What the task requires: From top to bottom, retype the data exactly, passing over any picture.

Provided data:
○ ○ ○ ○
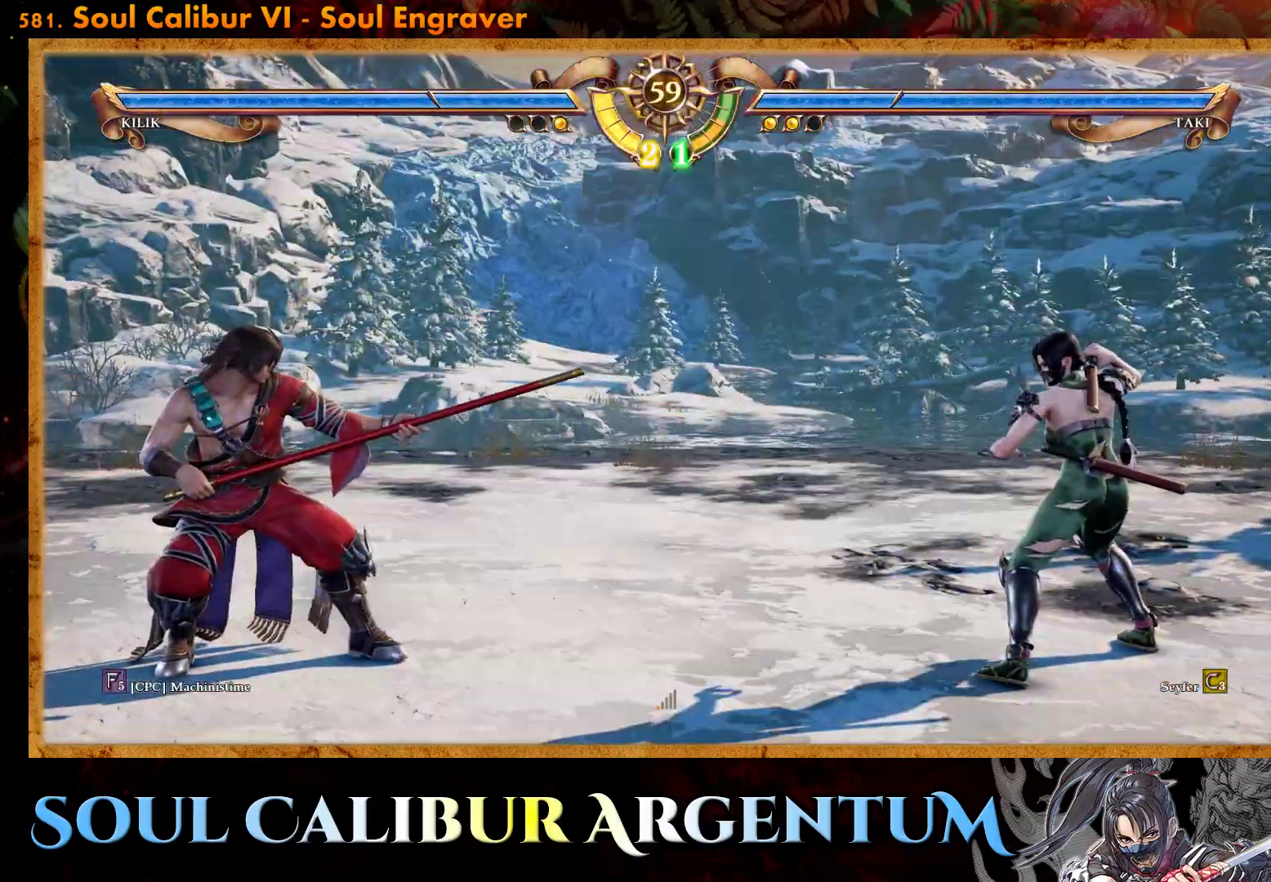
{"buttons": ["R2", "DPAD_DOWN"], "events": [[283, "DPAD_DOWN", "down"], [350, "R2", "down"], [433, "R2", "up"], [500, "R2", "down"]]}
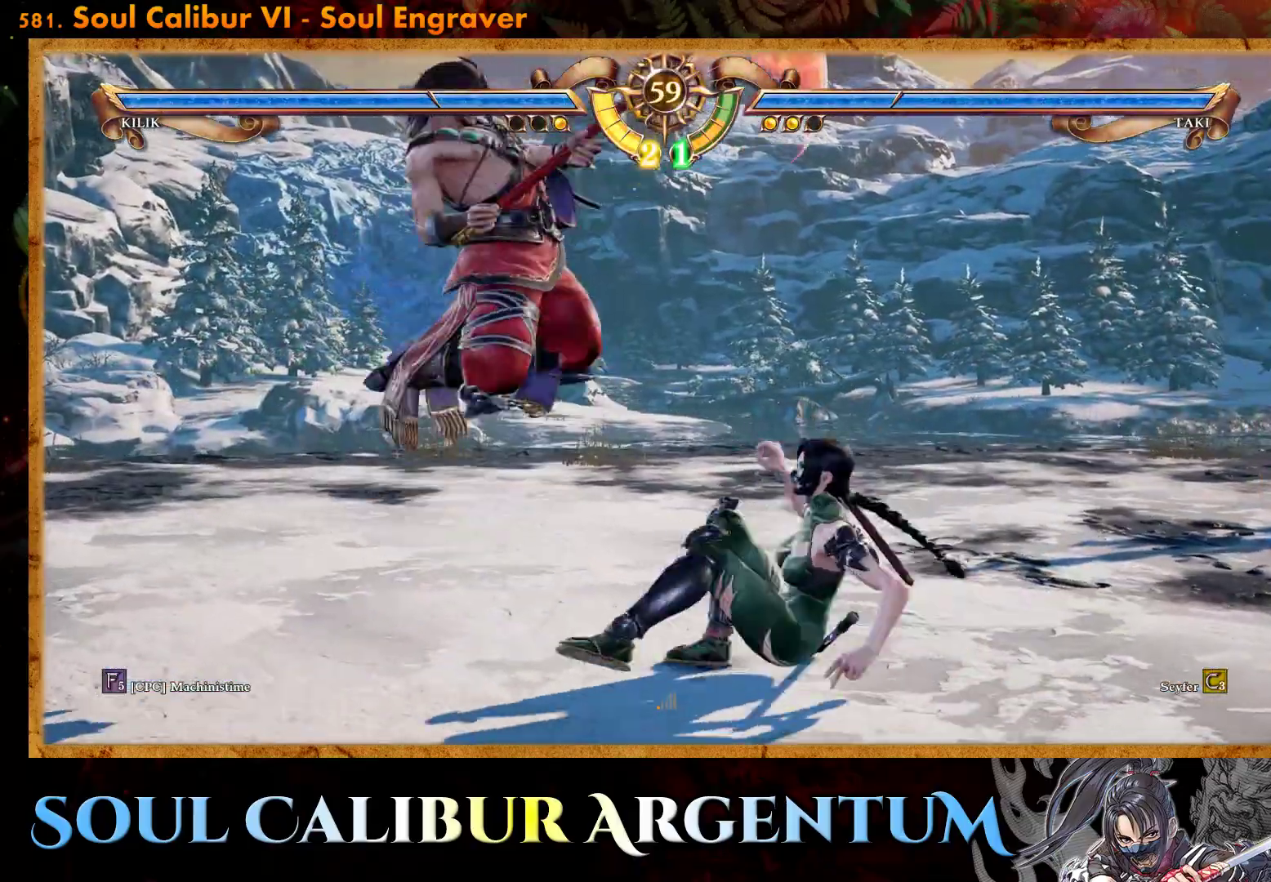
{"buttons": [], "events": [[83, "R2", "up"], [100, "DPAD_DOWN", "up"], [283, "TRIANGLE", "down"], [350, "TRIANGLE", "up"], [433, "TRIANGLE", "down"], [500, "TRIANGLE", "up"]]}
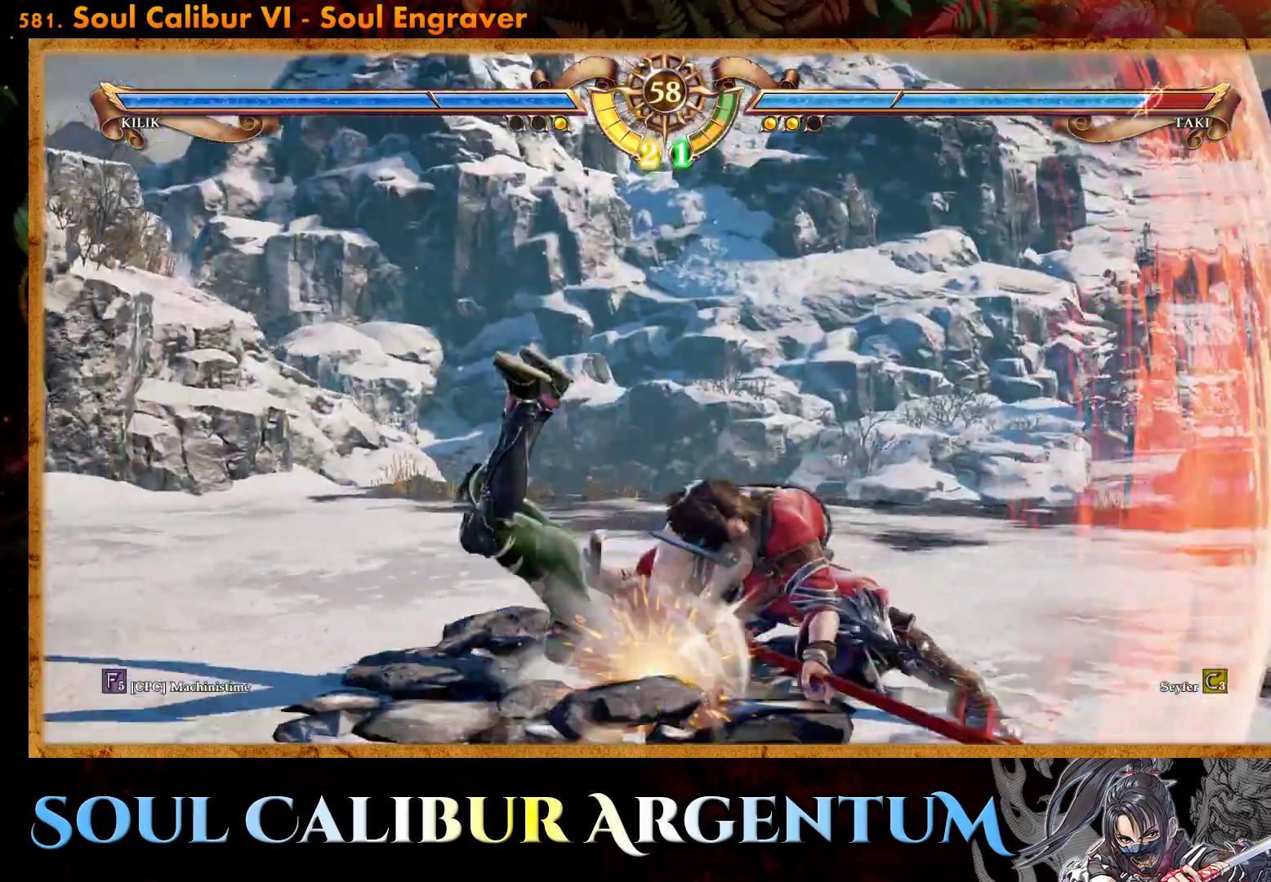
{"buttons": [], "events": [[83, "TRIANGLE", "down"], [150, "TRIANGLE", "up"]]}
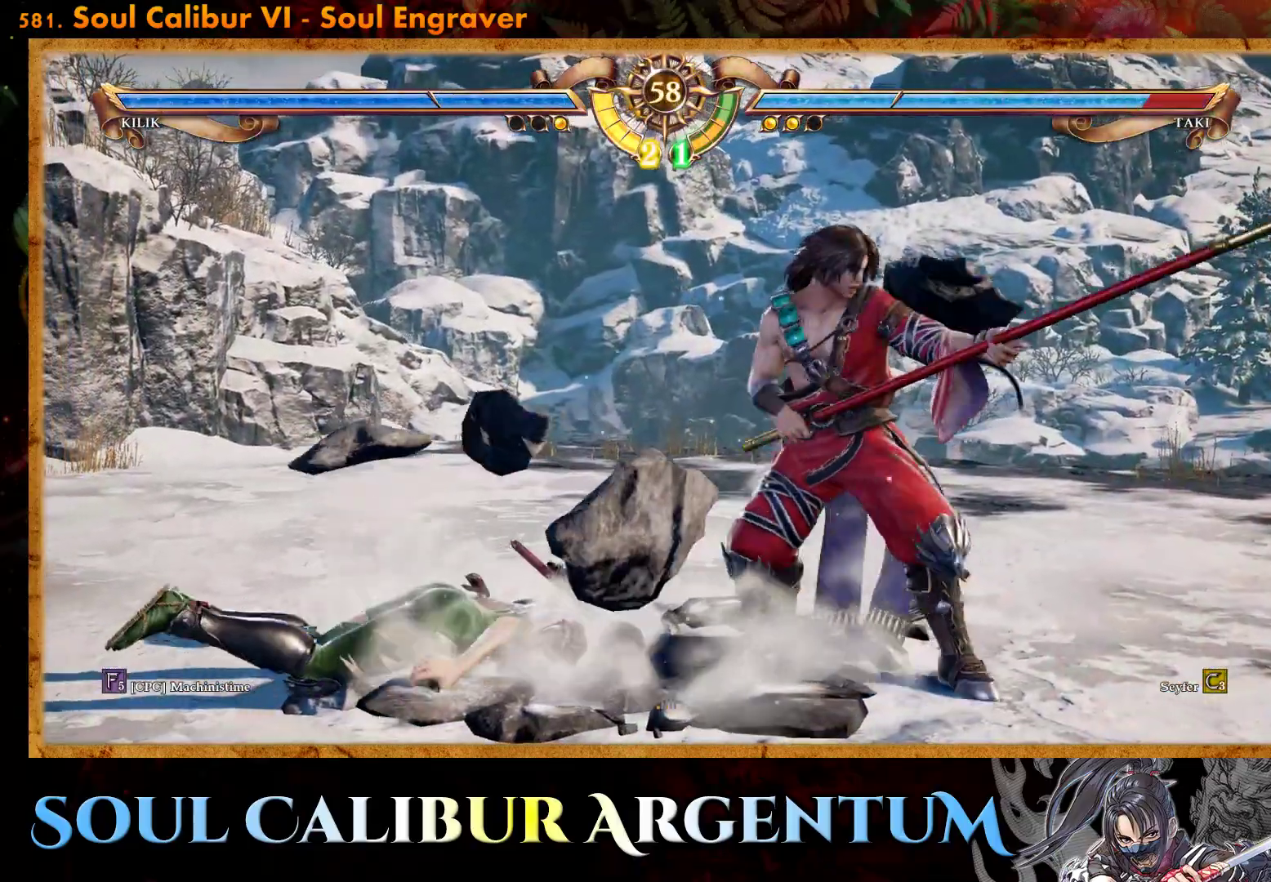
{"buttons": ["CROSS"], "events": [[33, "CROSS", "down"], [150, "SQUARE", "down"], [250, "SQUARE", "up"]]}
○ ○ ○ ○
Written reply:
{"buttons": ["R2", "DPAD_DOWN"], "events": [[283, "DPAD_DOWN", "down"], [350, "R2", "down"], [433, "R2", "up"], [500, "R2", "down"]]}
{"buttons": [], "events": [[83, "R2", "up"], [100, "DPAD_DOWN", "up"], [283, "TRIANGLE", "down"], [350, "TRIANGLE", "up"], [433, "TRIANGLE", "down"], [500, "TRIANGLE", "up"]]}
{"buttons": [], "events": [[83, "TRIANGLE", "down"], [150, "TRIANGLE", "up"]]}
{"buttons": ["CROSS"], "events": [[33, "CROSS", "down"], [150, "SQUARE", "down"], [250, "SQUARE", "up"]]}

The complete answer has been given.